◆ EXCERPTED RECORDS
------------------------------------------------------------------------

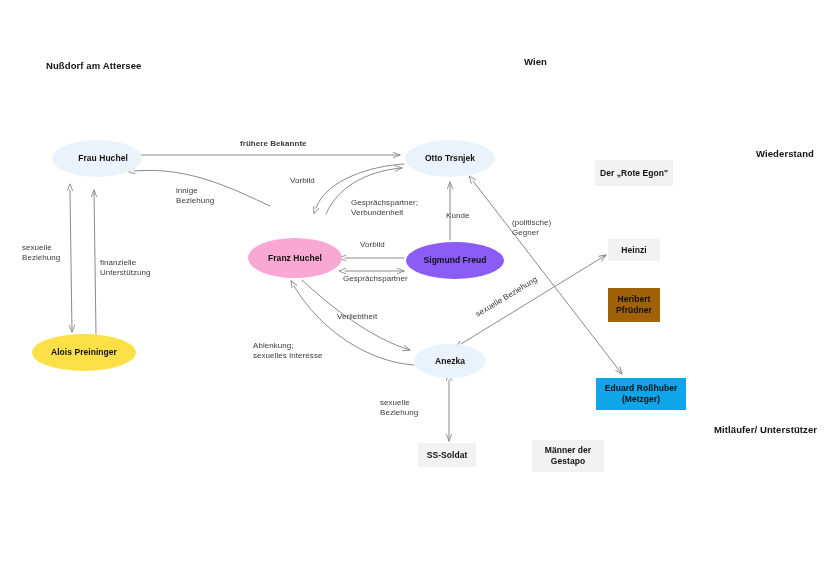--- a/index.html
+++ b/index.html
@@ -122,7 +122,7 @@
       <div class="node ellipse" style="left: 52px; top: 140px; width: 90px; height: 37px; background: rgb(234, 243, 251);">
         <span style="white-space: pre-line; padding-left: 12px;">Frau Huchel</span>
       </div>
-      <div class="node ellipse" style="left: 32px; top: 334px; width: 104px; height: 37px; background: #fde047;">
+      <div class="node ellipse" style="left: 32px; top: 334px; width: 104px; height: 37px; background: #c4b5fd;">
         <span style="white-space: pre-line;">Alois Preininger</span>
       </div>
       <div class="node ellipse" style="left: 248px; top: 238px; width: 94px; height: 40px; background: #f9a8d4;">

------------------------------------------------------------------------

◆ TASK INSTRUCTIONS
Report each line of the entries where the word "white" occurs.

◆ YOUR SOLUTION
         <span style="white-space: pre-line; padding-left: 12px;">Frau Huchel</span>
         <span style="white-space: pre-line;">Alois Preininger</span>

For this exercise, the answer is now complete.